Perhaps the most revealing thing about the invocation of Myanmar’s Rohingya genocide as exemplary is that these homicidal Hindutvavadis see Myanmar as a model despite the pariah, failed-State status of the regime. Myanmar’s junta and its complicit ‘liberal’ politicians like Aung San Suu Kyi have effectively destroyed Myanmar by pandering to the country’s insatiable majoritarian monks and a Buddhist majority drip-fed a diet of minority hatred. Having purged Muslims from Rakhine, the junta and its army have gone after Christians in states like Chin, Kayah and Kachin, arresting pastors, shelling churches, even occupying them as military encampments.

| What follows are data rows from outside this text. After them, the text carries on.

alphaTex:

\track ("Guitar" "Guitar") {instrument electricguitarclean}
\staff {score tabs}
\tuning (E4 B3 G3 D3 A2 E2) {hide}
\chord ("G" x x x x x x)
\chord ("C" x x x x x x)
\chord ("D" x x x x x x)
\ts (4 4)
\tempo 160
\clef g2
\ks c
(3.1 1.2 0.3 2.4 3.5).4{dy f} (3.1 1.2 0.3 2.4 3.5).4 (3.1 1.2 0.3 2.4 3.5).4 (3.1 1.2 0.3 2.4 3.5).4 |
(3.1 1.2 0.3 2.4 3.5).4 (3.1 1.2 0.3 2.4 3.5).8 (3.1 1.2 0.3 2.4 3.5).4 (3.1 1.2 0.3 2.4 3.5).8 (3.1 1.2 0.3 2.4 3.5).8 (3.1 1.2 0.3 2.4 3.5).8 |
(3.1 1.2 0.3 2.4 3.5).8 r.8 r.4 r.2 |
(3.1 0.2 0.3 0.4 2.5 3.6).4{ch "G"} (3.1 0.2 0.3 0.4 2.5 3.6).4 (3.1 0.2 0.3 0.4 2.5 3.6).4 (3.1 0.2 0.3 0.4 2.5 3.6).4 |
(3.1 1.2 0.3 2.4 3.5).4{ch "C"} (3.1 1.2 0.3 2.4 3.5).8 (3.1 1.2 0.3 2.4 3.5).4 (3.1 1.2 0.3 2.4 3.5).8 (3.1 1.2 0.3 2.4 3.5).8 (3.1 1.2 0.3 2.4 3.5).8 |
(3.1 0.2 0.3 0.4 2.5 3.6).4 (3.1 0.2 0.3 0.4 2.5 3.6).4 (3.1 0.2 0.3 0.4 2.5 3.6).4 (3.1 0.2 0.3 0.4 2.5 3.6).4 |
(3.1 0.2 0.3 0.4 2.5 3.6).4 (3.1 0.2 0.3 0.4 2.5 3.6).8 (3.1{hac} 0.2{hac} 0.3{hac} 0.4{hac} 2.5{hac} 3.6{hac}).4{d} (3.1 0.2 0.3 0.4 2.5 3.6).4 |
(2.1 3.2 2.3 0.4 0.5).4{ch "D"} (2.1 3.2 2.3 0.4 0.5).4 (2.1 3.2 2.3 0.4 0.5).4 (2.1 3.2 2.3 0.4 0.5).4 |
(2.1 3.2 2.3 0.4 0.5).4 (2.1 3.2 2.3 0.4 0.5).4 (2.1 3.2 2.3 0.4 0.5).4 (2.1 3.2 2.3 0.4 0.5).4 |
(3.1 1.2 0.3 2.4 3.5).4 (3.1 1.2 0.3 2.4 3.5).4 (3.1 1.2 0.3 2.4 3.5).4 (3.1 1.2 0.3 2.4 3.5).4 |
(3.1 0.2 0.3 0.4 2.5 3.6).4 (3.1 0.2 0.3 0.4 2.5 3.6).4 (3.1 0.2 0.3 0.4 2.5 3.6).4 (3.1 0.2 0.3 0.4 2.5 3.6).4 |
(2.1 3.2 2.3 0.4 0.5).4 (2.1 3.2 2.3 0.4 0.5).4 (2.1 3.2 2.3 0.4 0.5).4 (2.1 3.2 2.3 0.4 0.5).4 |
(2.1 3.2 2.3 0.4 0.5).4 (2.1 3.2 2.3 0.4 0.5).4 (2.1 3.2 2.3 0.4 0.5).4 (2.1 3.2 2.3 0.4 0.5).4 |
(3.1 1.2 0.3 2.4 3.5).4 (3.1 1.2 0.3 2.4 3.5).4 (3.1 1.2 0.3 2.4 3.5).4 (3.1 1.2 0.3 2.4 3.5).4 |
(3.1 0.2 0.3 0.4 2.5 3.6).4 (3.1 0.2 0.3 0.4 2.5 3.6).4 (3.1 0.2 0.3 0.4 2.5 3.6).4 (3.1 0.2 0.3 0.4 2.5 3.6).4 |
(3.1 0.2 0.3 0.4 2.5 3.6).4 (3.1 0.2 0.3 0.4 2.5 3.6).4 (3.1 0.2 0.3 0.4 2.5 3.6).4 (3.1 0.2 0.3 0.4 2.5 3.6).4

That the likes of Prabodhanand see this political trajectory as desirable is a reminder of the derangement of the majoritarian project. The idea of genocide as a political goal reminds us that majoritarianism, like its fraternal twin, fascism, is a death cult. Puja Shakun Pandey aka Sadhvi Annapurna, another participant in the Haridwar hate-in, first urged her listeners to slaughter “20 lakhs of them” and then invoked Nathuram Godse, Gandhi’s assassin, as her inspiration. This is as close to satanism as an Indian political movement can get. Given Gandhi’s demi-divine status in the Republic’s origin story, valorizing Godse amounts to embracing Judas.

This is where we are nearly seventy-five years after Independence. The hate-in at Haridwar is a symptom, a sideshow. Prabodhanand and Pandey are a chorus for vigilante Hindutva’s real star, Adityanath, who himself is but a proxy for Modi. For seven years now, India has been treated to a politics that teeters between magic (demonetization) and mayhem (lynching). Now, on the eve of the elections in Uttar Pradesh, the robed outriders of Hindutva are calling for genocide. If there was ever a moment for India’s Opposition and its citizens to rally against this cult of death, it is now, in the run- up to this heartland election.